- Your assignment:
Without including any pictures, write out all the entries exactly.

- Data provided:
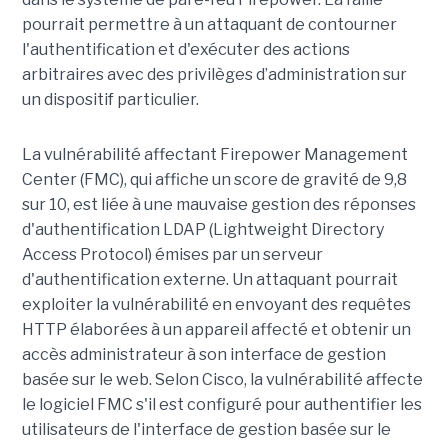
pourrait permettre à un attaquant de contourner
l'authentification et d'exécuter des actions
arbitraires avec des privilèges d’administration sur
un dispositif particulier.
La vulnérabilité affectant Firepower Management
Center (FMC), qui affiche un score de gravité de 9,8
sur 10, est liée à une mauvaise gestion des réponses
d'authentification LDAP (Lightweight Directory
Access Protocol) émises par un serveur
d'authentification externe. Un attaquant pourrait
exploiter la vulnérabilité en envoyant des requêtes
HTTP élaborées à un appareil affecté et obtenir un
accès administrateur à son interface de gestion
basée sur le web. Selon Cisco, la vulnérabilité affecte
le logiciel FMC s'il est configuré pour authentifier les
utilisateurs de l'interface de gestion basée sur le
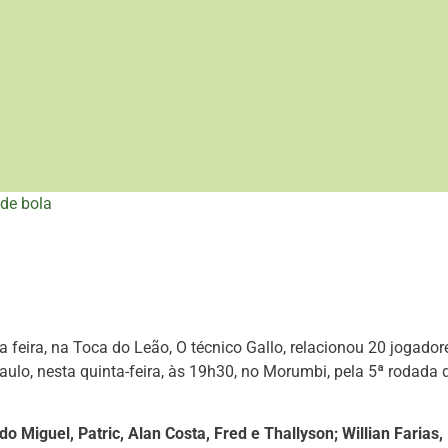
de bola
 feira, na Toca do Leão, O técnico Gallo, relacionou 20 jogador
lo, nesta quinta-feira, às 19h30, no Morumbi, pela 5ª rodada 
o Miguel, Patric, Alan Costa, Fred e Thallyson; Willian Farias,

- Answer to the exercise:
pourrait permettre à un attaquant de contourner
l'authentification et d'exécuter des actions
arbitraires avec des privilèges d’administration sur
un dispositif particulier.
La vulnérabilité affectant Firepower Management
Center (FMC), qui affiche un score de gravité de 9,8
sur 10, est liée à une mauvaise gestion des réponses
d'authentification LDAP (Lightweight Directory
Access Protocol) émises par un serveur
d'authentification externe. Un attaquant pourrait
exploiter la vulnérabilité en envoyant des requêtes
HTTP élaborées à un appareil affecté et obtenir un
accès administrateur à son interface de gestion
basée sur le web. Selon Cisco, la vulnérabilité affecte
le logiciel FMC s'il est configuré pour authentifier les
utilisateurs de l'interface de gestion basée sur le
de bola
 feira, na Toca do Leão, O técnico Gallo, relacionou 20 jogador
lo, nesta quinta-feira, às 19h30, no Morumbi, pela 5ª rodada 
o Miguel, Patric, Alan Costa, Fred e Thallyson; Willian Farias,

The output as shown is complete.